Geoffrey Wheatcroft in Slate:
On Capitol Hill, as well as Westminster, drink once oiled the political process. “Cactus” Jack Garner, the genial Texan reactionary who was FDR’s vice president in the 1930s and who famously said that his job wasn’t worth a bucket of warm piss, confined his work to asking senators in to “strike a blow for liberty” over a flask of bourbon, so much of which flowed that Cactus Jack had a malodorous urinal installed in a corner of his office. If he wasn’t the best advertisement for the virtues of booze, the late Daniel Patrick Moynihan was a notably serious drinker who was also several cuts morally and intellectually above most of his Senate colleagues.

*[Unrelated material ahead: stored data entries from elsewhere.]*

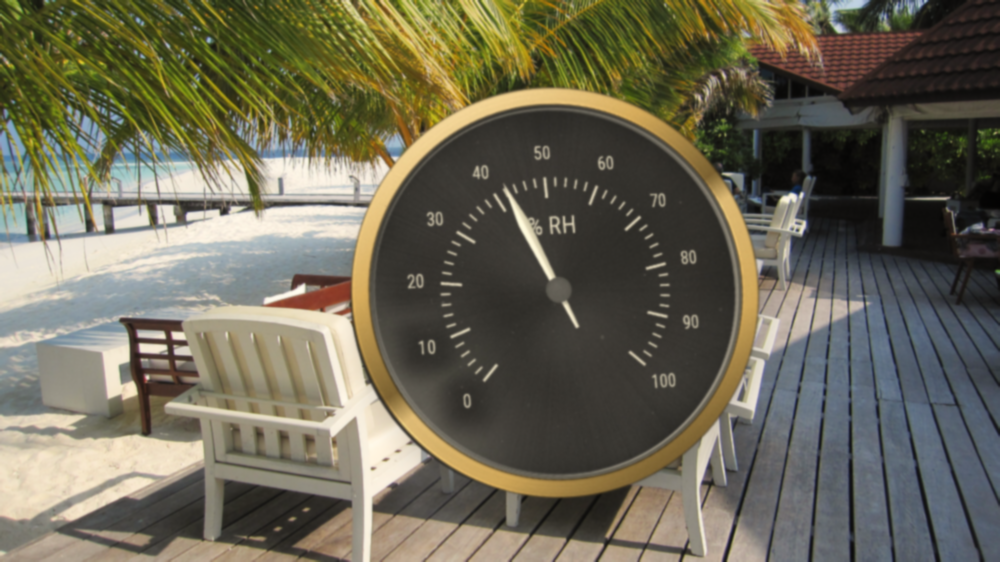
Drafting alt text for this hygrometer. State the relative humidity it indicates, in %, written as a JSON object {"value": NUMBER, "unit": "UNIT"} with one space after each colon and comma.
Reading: {"value": 42, "unit": "%"}
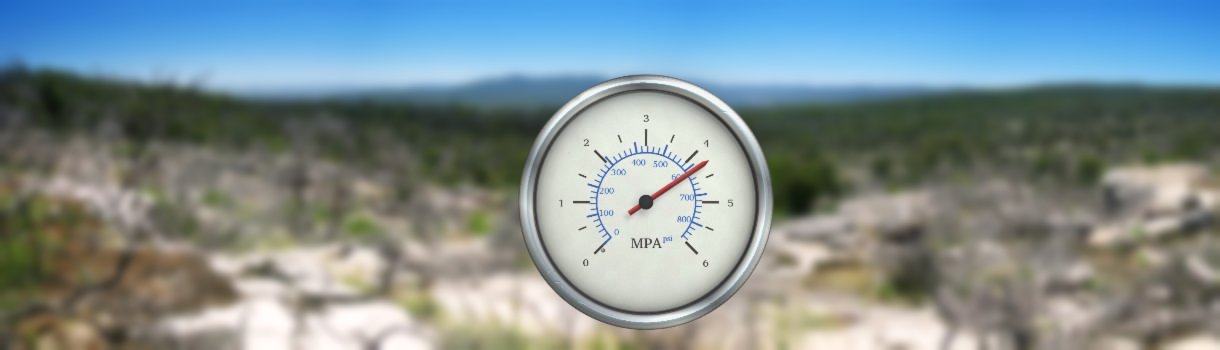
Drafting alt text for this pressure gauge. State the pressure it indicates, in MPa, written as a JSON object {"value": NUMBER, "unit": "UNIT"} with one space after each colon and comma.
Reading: {"value": 4.25, "unit": "MPa"}
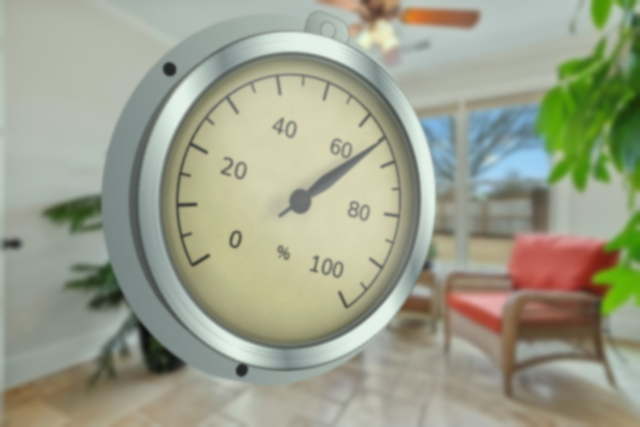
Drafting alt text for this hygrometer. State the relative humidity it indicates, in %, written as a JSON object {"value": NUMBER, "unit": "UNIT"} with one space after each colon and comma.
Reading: {"value": 65, "unit": "%"}
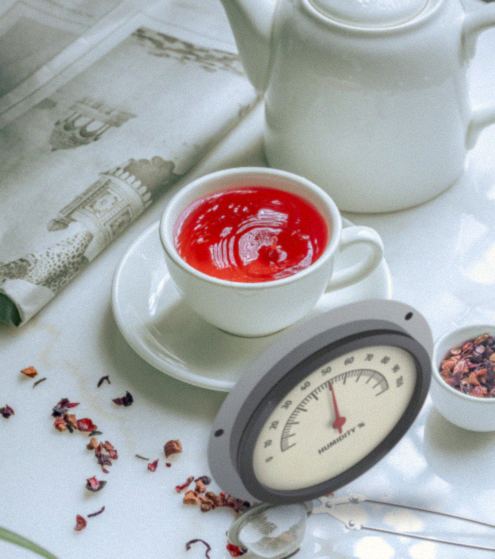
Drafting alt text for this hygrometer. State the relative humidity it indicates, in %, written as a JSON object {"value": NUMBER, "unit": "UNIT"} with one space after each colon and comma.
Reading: {"value": 50, "unit": "%"}
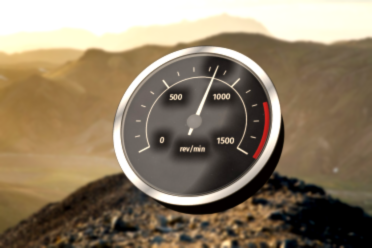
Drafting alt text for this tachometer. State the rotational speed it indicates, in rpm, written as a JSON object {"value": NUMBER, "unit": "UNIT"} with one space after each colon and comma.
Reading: {"value": 850, "unit": "rpm"}
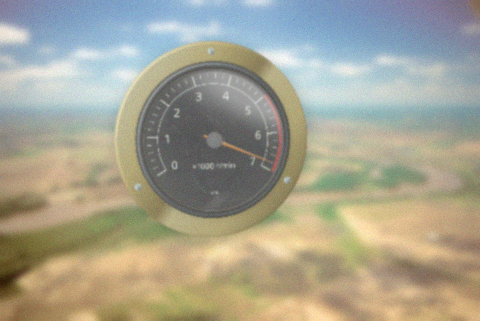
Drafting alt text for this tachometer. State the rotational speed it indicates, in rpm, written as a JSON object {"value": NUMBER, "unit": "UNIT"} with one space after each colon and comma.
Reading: {"value": 6800, "unit": "rpm"}
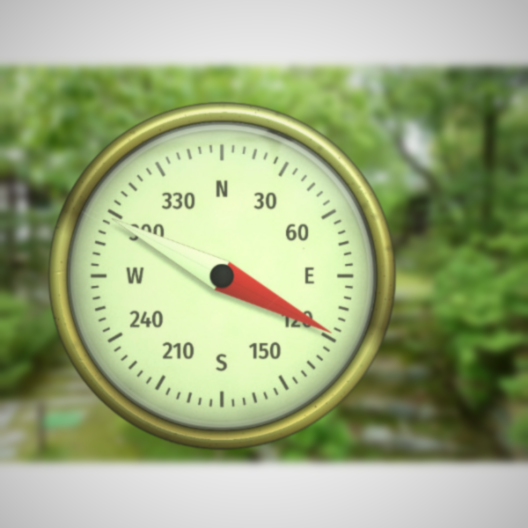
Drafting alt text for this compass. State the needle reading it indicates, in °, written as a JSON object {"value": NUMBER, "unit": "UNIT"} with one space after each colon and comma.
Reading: {"value": 117.5, "unit": "°"}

More alarming were Richard Nixon’s last years at the White House. After a good many evening martinis, he would call Henry Kissinger, and the secretary of state would grin silently as he passed around the telephone so that others could listen to their commander in chief’s unbalanced ramblings. Since Nixon was in a position to blow us all up, this suggests a somewhat esoteric sense of humor on Kissinger’s part…

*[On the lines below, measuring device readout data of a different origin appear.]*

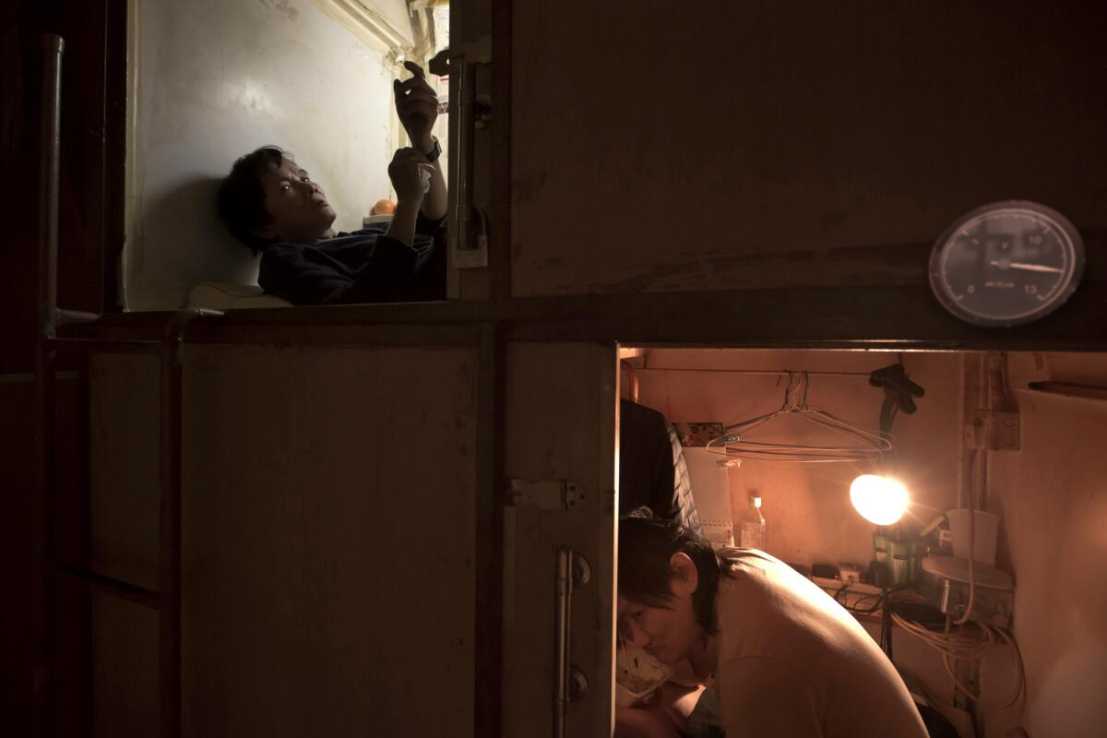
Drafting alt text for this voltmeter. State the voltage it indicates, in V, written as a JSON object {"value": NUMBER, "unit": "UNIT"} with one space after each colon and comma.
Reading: {"value": 13, "unit": "V"}
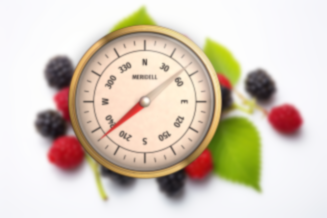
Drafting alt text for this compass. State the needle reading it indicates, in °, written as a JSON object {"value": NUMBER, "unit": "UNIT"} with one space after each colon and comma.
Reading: {"value": 230, "unit": "°"}
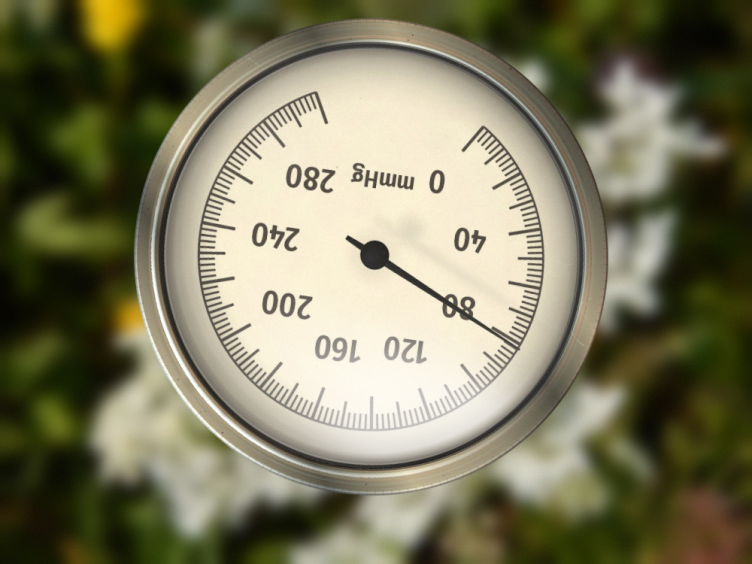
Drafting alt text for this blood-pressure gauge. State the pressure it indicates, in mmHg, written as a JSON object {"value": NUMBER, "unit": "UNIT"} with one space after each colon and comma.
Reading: {"value": 82, "unit": "mmHg"}
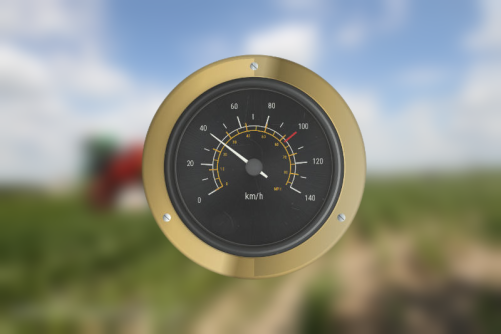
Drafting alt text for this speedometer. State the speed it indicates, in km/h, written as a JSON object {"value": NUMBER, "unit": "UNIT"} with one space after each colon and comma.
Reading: {"value": 40, "unit": "km/h"}
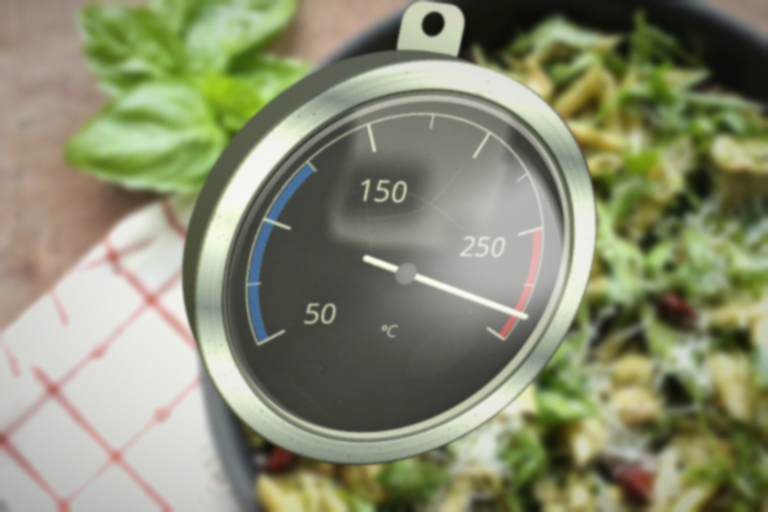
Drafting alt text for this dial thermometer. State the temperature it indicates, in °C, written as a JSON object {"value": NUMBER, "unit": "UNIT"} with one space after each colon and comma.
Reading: {"value": 287.5, "unit": "°C"}
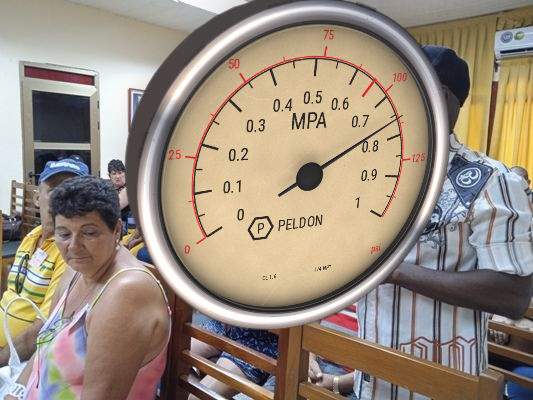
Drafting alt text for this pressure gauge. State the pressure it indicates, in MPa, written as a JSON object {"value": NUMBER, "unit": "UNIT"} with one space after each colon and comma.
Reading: {"value": 0.75, "unit": "MPa"}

In 1911, Winston Churchill wrote to his wife about Prime Minister H.H. Asquith: “On Thursday night the PM was very bad: and I squirmed with embarrassment. He could hardly speak and many people noticed his condition. … [O]nly the persistent freemasonry of the House of Commons prevents a scandal.”

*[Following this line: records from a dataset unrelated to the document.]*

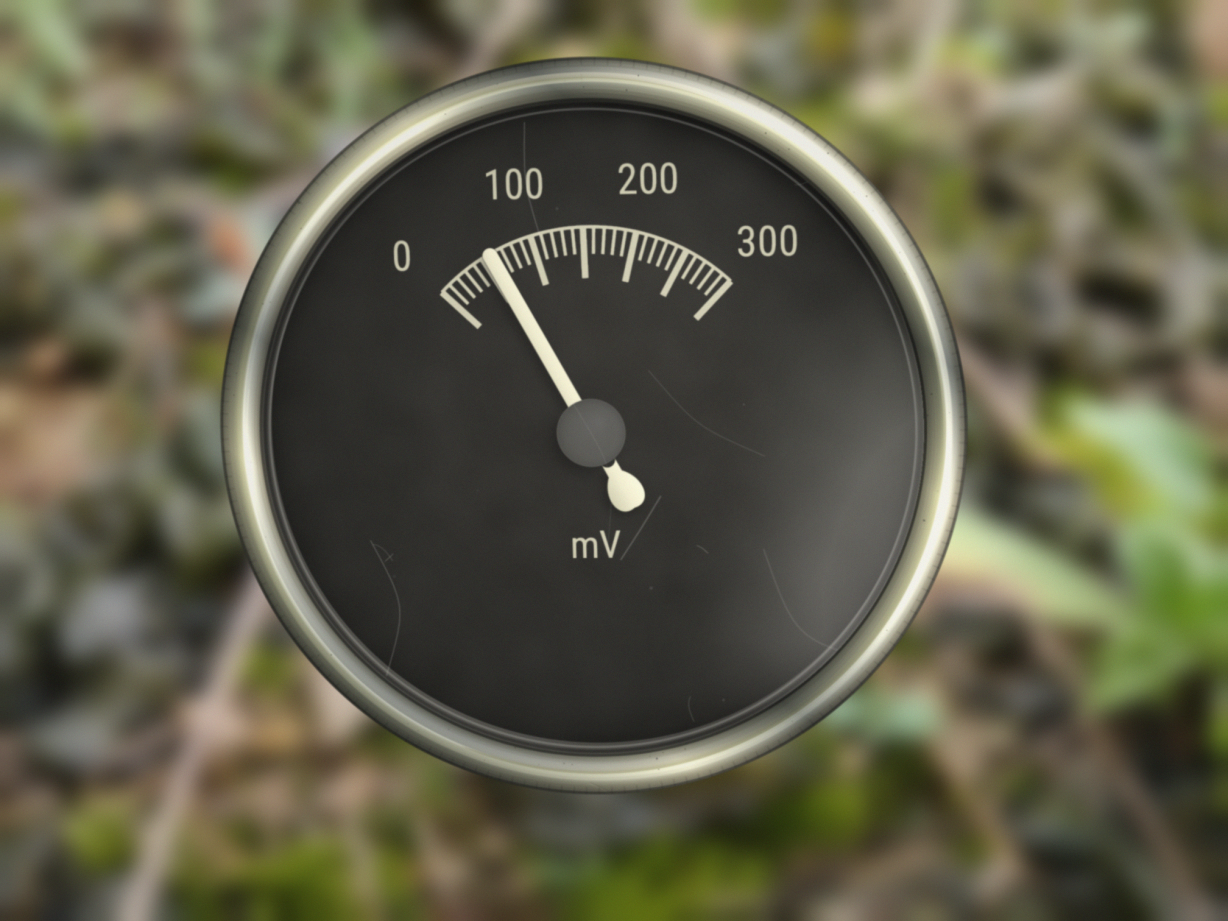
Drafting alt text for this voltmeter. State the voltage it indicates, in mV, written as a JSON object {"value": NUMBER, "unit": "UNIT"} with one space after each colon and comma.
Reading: {"value": 60, "unit": "mV"}
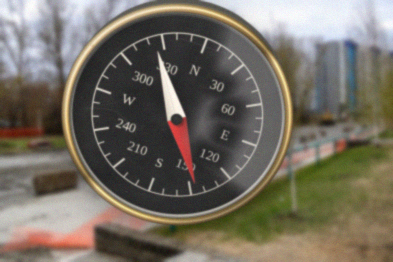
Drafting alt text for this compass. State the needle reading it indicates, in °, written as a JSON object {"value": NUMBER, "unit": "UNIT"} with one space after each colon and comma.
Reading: {"value": 145, "unit": "°"}
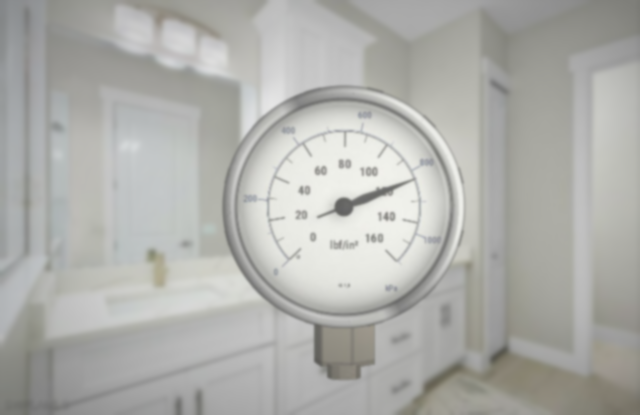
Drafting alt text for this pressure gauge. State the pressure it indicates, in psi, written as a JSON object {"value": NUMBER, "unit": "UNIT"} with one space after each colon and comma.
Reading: {"value": 120, "unit": "psi"}
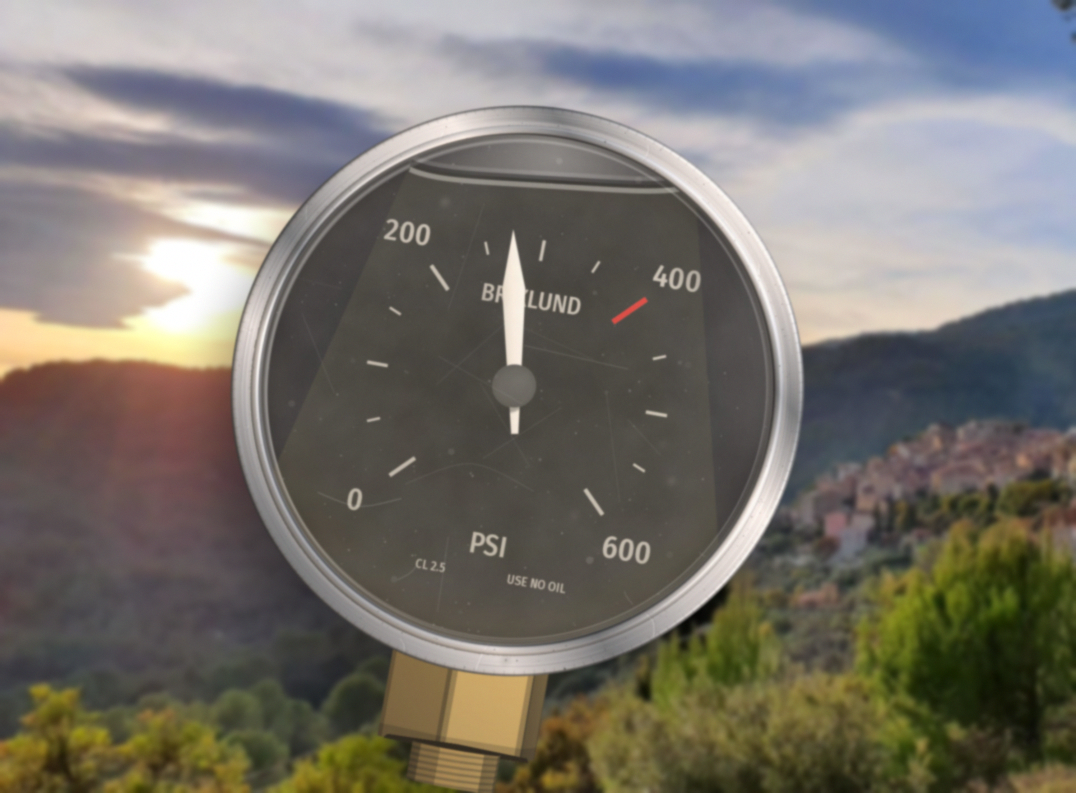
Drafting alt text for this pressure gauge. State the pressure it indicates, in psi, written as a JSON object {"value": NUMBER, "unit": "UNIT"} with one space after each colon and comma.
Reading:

There is a certain irony here, given Churchill’s own reputation. Few people ever saw him grossly drunk, but in 1935, Neville Chamberlain reported almost good-naturedly that “Winston makes a good many speeches considerably fortified by cocktails and old brandies,” and his all-day-long consumption of champagne, whisky, and brandy, not least in the years 1940-45, would have him marked down by many contemporary doctors as a functional alcoholic.